Em tempo de reprodução:
O encontro de dois machos, nesse tempo, pode resultar em morte de um dos contendores, se ambos forem aguerridos. Normalmente o que perde se afasta e, se perseguido, voa. Mas, às vezes, eles brigam por muito tempo e nem voar conseguem mais. Aí, o perdedor, cansado, tenta fugir mas é perseguido. Amoita-se e o agressor continua bicando-lhe a cabeça até descarná-la e levá-lo à morte. Certa feita presenciei este fato em Nortelândia, no Mato Grosso. Nesse tempo eu caçava. Havia azulonas demais. Depois de algum tempo piando, percebi que vários machos estavam por perto, piando baixinho, como reza a cerimônia de confronto entre eles. Minutos depois, percebi que dois estavam extenuados, um pedurado no pescoço do outro que se arrastava. O perdedor caiu, encostou numa pequena moita e quietou-se. O vencedor continuou bicando impiedosamente. Então, atirei no vencedor e apenas acabei de matar, com as mãos, o perdedor. Foi um dó que eu não portasse filmadora nesse tempo… nem eu, nem alguém de fora para registrar os dois grandes absurdos: o do vencedor e o meu.
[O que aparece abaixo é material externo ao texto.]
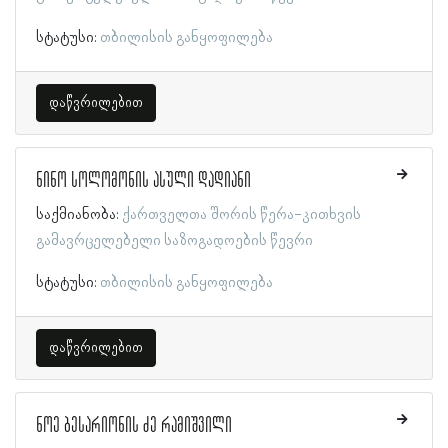
სტატუსი:
თბილისის განყოფილება
დაწვრილებით
ნინო სოლომონის ასული დადიანი
საქმიანობა:
ქართველთა შორის წერა-კითხვის
გამავრცელებელი საზოგადოების წევრი
სტატუსი:
თბილისის განყოფილება
დაწვრილებით
ნოე ბესარიონის ძე რამიშვილი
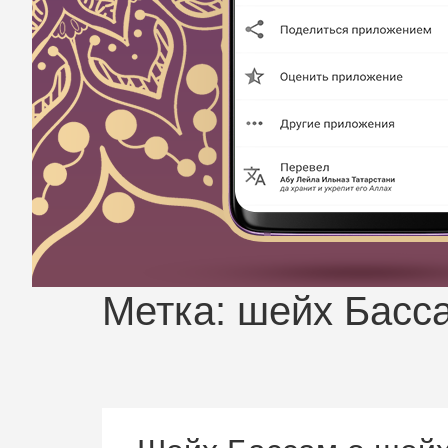
Метка:
шейх Басса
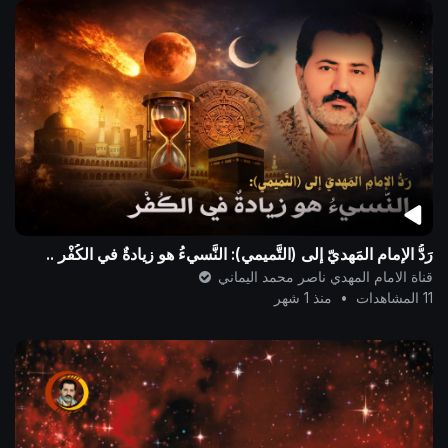
رَدُّ الإمامِ المَهديّ إلى (التَّميمي): النَّسيءُ هو زيادةٌ في الكُفْر ..
قناة الامام المهدي ناصر محمد اليماني
11 المشاهدات
•
منذ 1 شهر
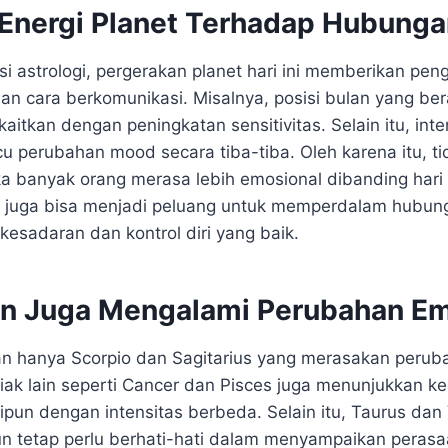
Energi Planet Terhadap Hubung
sisi astrologi, pergerakan planet hari ini memberikan pen
an cara berkomunikasi. Misalnya, posisi bulan yang be
kaitkan dengan peningkatan sensitivitas. Selain itu, inte
u perubahan mood secara tiba-tiba. Oleh karena itu, ti
a banyak orang merasa lebih emosional dibanding hari
ini juga bisa menjadi peluang untuk memperdalam hubun
kesadaran dan kontrol diri yang baik.
in Juga Mengalami Perubahan Em
n hanya Scorpio dan Sagitarius yang merasakan perub
diak lain seperti Cancer dan Pisces juga menunjukkan 
pun dengan intensitas berbeda. Selain itu, Taurus dan
mun tetap perlu berhati-hati dalam menyampaikan peras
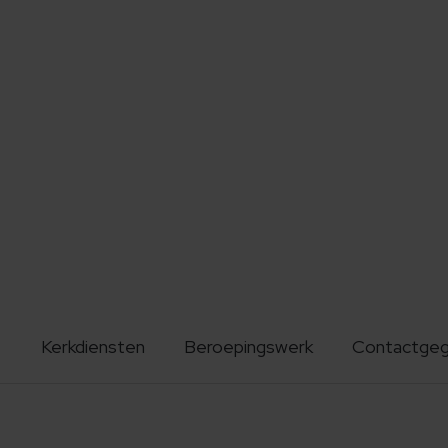
Kerkdiensten
Beroepingswerk
Contactge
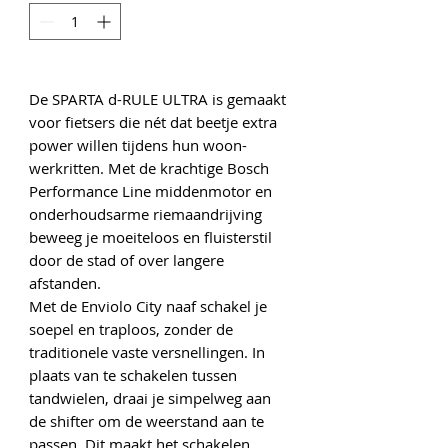
De SPARTA d-RULE ULTRA is gemaakt
voor fietsers die nét dat beetje extra
power willen tijdens hun woon-
werkritten. Met de krachtige Bosch
Performance Line middenmotor en
onderhoudsarme riemaandrijving
beweeg je moeiteloos en fluisterstil
door de stad of over langere
afstanden.
Met de Enviolo City naaf schakel je
soepel en traploos, zonder de
traditionele vaste versnellingen. In
plaats van te schakelen tussen
tandwielen, draai je simpelweg aan
de shifter om de weerstand aan te
passen. Dit maakt het schakelen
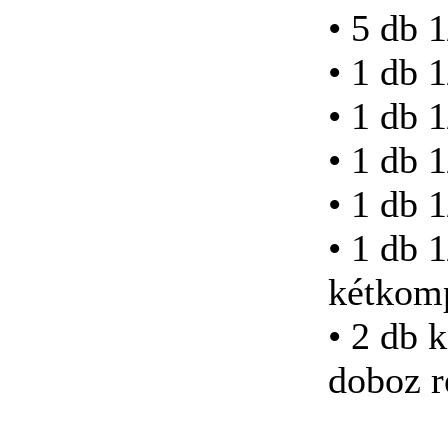
SZERSZÁMMAL
• 5 db 
• 1 db 
• 1 db 
Racsnis bit-
marokcsavarhúzó
• 1 db 
• 1 db 
• 1 db 
Nagy
kétkom
szerszámrendszerező,
üres
• 2 db 
doboz r
Bitkészlet, 17-részes
Torx 7-40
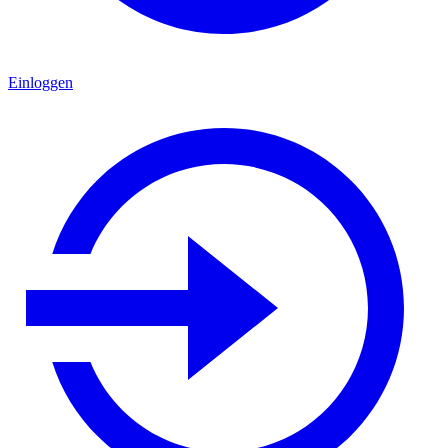
Einloggen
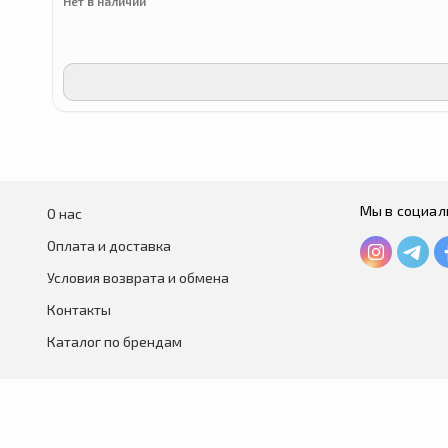
Нет в наличии
Мы в социал
О нас
Оплата и доставка
Условия возврата и обмена
Контакты
Каталог по брендам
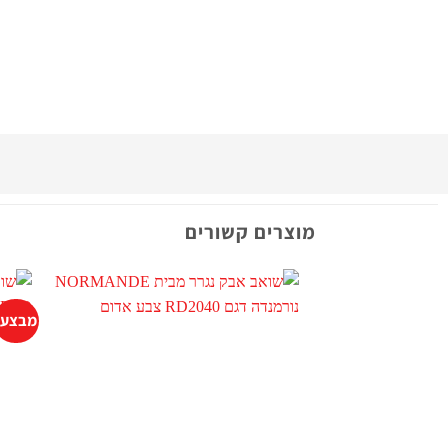
מוצרים קשורים
מבצע!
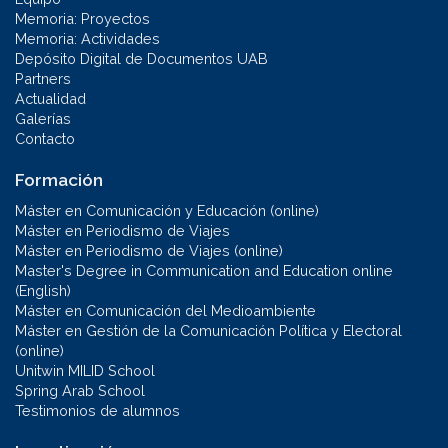
Memoria: Proyectos
Memoria: Actividades
Depósito Digital de Documentos UAB
Partners
Actualidad
Galerías
Contacto
Formación
Máster en Comunicación y Educación (online)
Máster en Periodismo de Viajes
Máster en Periodismo de Viajes (online)
Master's Degree in Communication and Education online
(English)
Máster en Comunicación del Medioambiente
Máster en Gestión de la Comunicación Política y Electoral
(online)
Unitwin MILID School
Spring Arab School
Testimonios de alumnos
As fêmeas, em tempo de postura, enfraquecem bastante. Não bastasse, ainda piam por ciúmes, para atrair o macho e para avisar a alguma intrusa que aquele território tem dono. É o período em que se tornam vulneráveis e presas fáceis dos depredadores. Por três vezes tomei azulonas e macucos de pequenos gaviões que me usaram como isca para o almoço deles. Os gaviões que mais pegam azulonas, por incrível que pareça, não lhes pesam um quinto e comem apenas a cabeça. A rapina, num rasante, crava as unhas no pescoço da azulona, no exato momento em que ela se agacha para voar. E, por mais que se debata, não consegue levantar vôo e morre em menos de dois minutos.

Em cativeiro, as azulonas convivem pacificamente com os demais Tínamus (inhambus grandes que empoleiram) e Crypturellus (inhambus menores que dormem no chão). Além de não serem agressivos, demonstram um sentimento de paternidade singular, aceitando agasalhar filhotes de outras espécies e trepidam alimentos no bico para atrair os filhotes, mesmo sendo de outras espécies.

Obs.: Texto ainda sendo escrito. Sujeito, portanto, a modificações.